The unions could also step up the pressure. CNA faces problems with Sutter in nine Bay Area communities and many nurses believe Sutter is out to destroy collective bargaining at their hospitals. CNA community organizers could focus on two main tasks:

  • a heath care precinct network yo train nurses, other health care workers and community members concerned with health care reform;
  • and organizing Senior Citizens who are as serious about this issue locally as a heart attack.

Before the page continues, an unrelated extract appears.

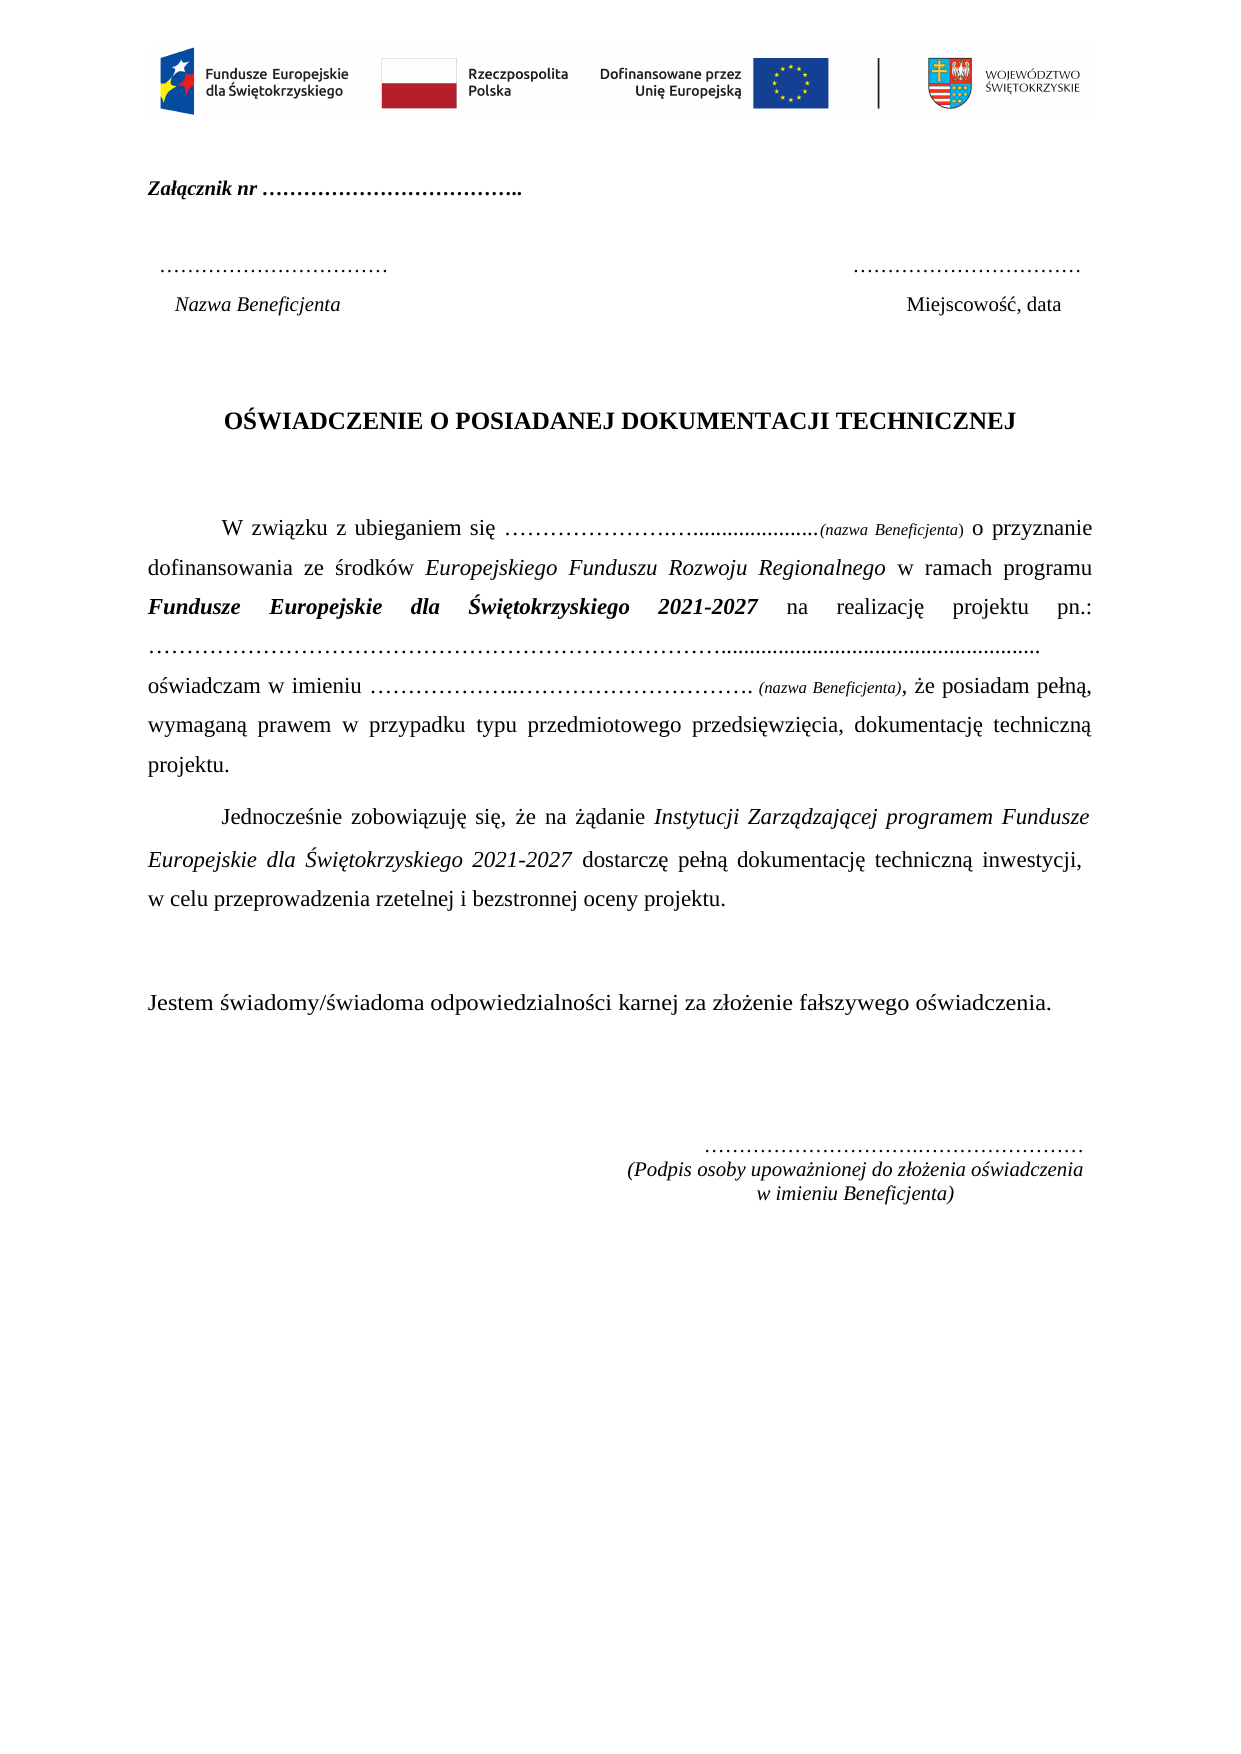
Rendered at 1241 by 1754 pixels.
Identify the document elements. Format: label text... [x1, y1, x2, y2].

The elected officials who are sympathetic also have fairly large staffs. Some staff members could spend one week a month developing their community organizing skills . They could spend a week a month knocking on doors, talking about the elected official's legislative agenda and setting up house meetings to highlight the hospital and other pressing issues.These skills will serve the legislative aides well in the future and could energize many of our citizens.

Sutter in my opinion has been a nightmare for many throughout Northern California. This is also true of other so called "charitable hospitals" thoughout the country often applying the same mode of operation as Sutter. Some of their worst practices include:

Health care "redlinning," moving from poorer communities to wealtheir ones, profiting from being a non-profit and threatening health safety for thousands and job security for nurses and doctors alike.

Charging uninsured patients double what insured patients pay. A major settlement against Sutter can be Googled at "Sutter Uninsured Case" where horror story after horror story are detailed.

Using the media to prop up a phony image of the company at places like KQED and other media outlets leaving people to believe that they are putting the community first instead of their expansionist gameplan.

Their board rubber stamps CEO Patrick Fry's huge $3 million-plus salary in exchange for plum six-figure board positions, often only requiring attendence in bi-monthly meetings . This is the same salary scam practiced by much of corporate America which, in my opinion, is our country's biggest Ponzi scheme, making the likes of Illinois' Rod Blagojevich seem like a small fry.

The community and health care workers could easily target both KQED and the Sutter Board for a small fraction of the legal fees expended. Few of KQED's members would support Sutter's uninsured and redlinning policies. The legal eagles will always soar over our community and country  and the unions will always spend most of their resources on legal fees, clever political consultants and political contributions.

But a few crumbs spent on community organizing would give them a lot more bang for their buck. Sutter is no pushover but then again Martin Luther King changed America not through the courts but through employing peoples' energies.